This service mentality extends outside the company too, he says: Northern Trust targets 1.5 percent of its pre-tax profits to support the communities in which the bank operates. Waddell says this strategy is both the right thing to do and good business practice.
"We want to give back to the community," he says, indicating a range of social service, education and arts and cultural programs the bank supports. "Many of the individuals who work with these not-for-profits and cultural institutions are corporate leaders and potential clients of ours."
In addition to his service and philanthropy to the Kellogg School, where he has shared his insights with students, Waddell contributes his leadership to several boards, including The Art Institute of Chicago and the Kohl Children's Museum. As chairman of the latter organization, he was instrumental in helping raise $23 million for a new facility.
"I have a real passion for advancing early childhood education," he says. "There's real learning going on in this museum, hands-on, interactive play that allows young children to benefit at a critical time of development." Waddell also notes that the revamped museum has doubled its annual visitors from 200,000 to 400,000.

What to work on
1 > According to the passage about Waddell and Northern Trust, what share of its pre-tax profits does the bank target to support its communities?
2 > Continue the passage about Waddell and Northern Trust from the point where it stops.
The stored data is separate material, apart from the passage about Waddell and Northern Trust.

Stored data entries:
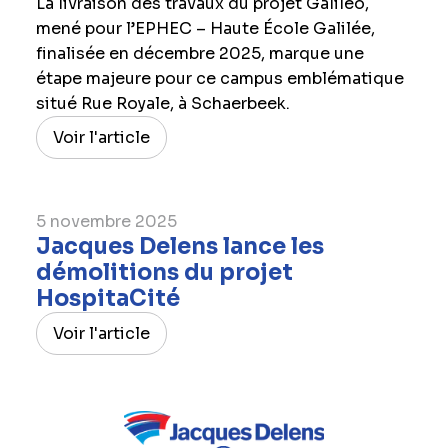
La livraison des travaux du projet Galiléo,
mené pour l’EPHEC – Haute École Galilée,
finalisée en décembre 2025, marque une
étape majeure pour ce campus emblématique
situé Rue Royale, à Schaerbeek.
Voir l'article
5 novembre 2025
Jacques Delens lance les
démolitions du projet
HospitaCité
Voir l'article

Replies
1 > 1.5 percent

2 >
Understanding and contributing to local communities is something Northern Trust is doing on a global scale now too. In 2006, for example, the bank opened a processing center in Bangalore, India. To engage the area's stakeholders, Northern Trust invited to the grand opening not merely the new employees, but their parents too. The gesture was important in a country where family often plays a profound part in the lives of even young adults, says Kellogg School Dean Dipak C. Jain, a native of India and a Northern Trust board member who attended the ceremony.
Jain calls Waddell "an icon in the Chicago business community and a true leader."
Waddell says his relationship with the Kellogg School has been "inexorably intertwined" with his professional life. He recalls working at the bank all day, then stopping home to eat and change his clothes before heading to class. The collaborative experience of the Kellogg MBA program remains with him today.
"There was always something in my Kellogg courses that I could, literally, the next day apply in my day job," Waddell says. "Those connections between my job and my Kellogg studies are very, very powerful for me."